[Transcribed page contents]
::::::::
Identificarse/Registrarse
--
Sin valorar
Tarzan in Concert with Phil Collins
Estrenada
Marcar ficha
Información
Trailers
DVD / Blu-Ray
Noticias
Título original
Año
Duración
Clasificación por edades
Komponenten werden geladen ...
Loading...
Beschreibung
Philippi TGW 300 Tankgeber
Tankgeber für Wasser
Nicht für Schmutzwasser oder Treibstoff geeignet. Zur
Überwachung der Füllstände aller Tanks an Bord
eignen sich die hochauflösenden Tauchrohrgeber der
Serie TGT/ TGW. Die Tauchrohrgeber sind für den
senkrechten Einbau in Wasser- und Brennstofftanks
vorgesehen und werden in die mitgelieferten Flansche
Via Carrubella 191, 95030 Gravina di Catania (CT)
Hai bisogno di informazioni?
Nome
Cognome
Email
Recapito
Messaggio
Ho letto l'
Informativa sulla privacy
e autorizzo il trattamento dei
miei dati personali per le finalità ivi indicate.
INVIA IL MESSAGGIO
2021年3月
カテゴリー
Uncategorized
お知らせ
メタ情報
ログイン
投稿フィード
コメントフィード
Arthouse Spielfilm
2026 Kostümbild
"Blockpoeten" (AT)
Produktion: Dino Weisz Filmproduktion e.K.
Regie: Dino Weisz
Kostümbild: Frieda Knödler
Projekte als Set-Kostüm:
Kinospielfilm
::::::::
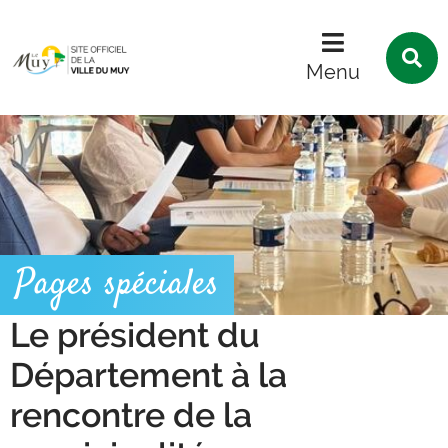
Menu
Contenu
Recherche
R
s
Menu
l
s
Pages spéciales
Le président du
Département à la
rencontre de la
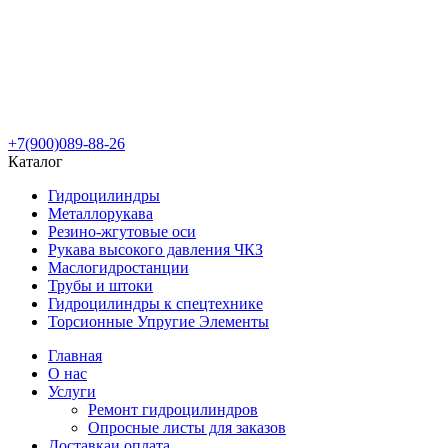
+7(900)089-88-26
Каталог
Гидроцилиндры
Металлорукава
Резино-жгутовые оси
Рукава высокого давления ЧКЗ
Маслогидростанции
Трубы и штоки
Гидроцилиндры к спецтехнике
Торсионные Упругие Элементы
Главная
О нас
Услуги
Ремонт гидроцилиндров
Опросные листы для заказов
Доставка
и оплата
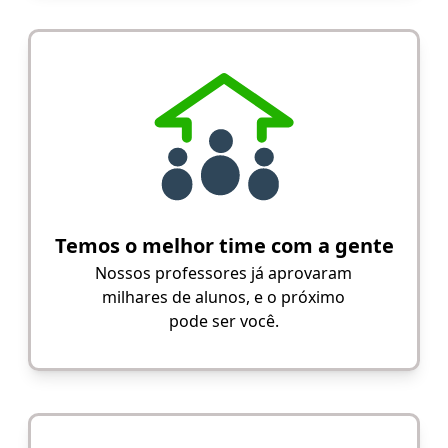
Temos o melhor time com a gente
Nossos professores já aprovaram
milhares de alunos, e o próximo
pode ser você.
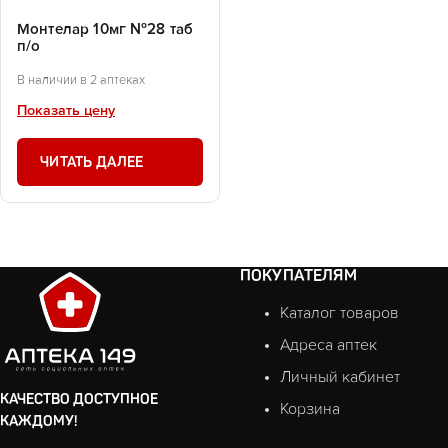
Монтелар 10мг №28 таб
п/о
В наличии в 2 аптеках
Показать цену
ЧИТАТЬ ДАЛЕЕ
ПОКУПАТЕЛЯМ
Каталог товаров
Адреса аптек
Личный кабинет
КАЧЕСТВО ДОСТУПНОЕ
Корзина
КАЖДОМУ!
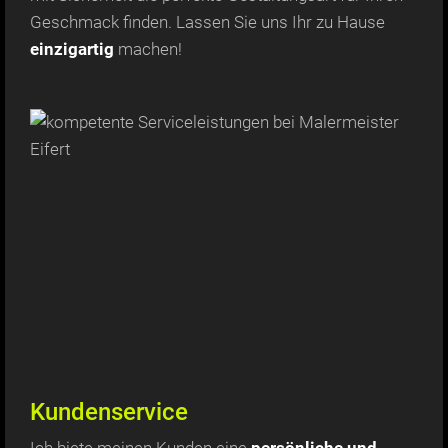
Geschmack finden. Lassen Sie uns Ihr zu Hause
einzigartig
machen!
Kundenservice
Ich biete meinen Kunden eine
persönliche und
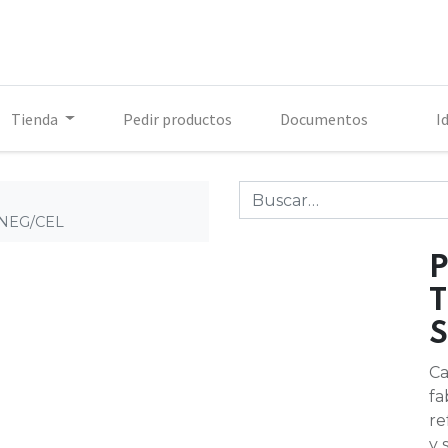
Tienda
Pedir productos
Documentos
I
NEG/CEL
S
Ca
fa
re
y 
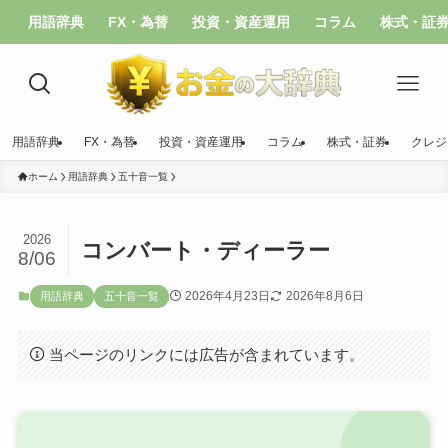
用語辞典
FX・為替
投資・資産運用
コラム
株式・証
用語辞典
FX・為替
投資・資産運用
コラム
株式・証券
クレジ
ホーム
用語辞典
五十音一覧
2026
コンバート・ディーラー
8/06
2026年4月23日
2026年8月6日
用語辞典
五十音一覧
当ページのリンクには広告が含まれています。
::::::::
- What you are asked to do:
Find the string "Weisz" in the data. Report each line it appears in.

- Response to the task:
Produktion: Dino Weisz Filmproduktion e.K.
Regie: Dino Weisz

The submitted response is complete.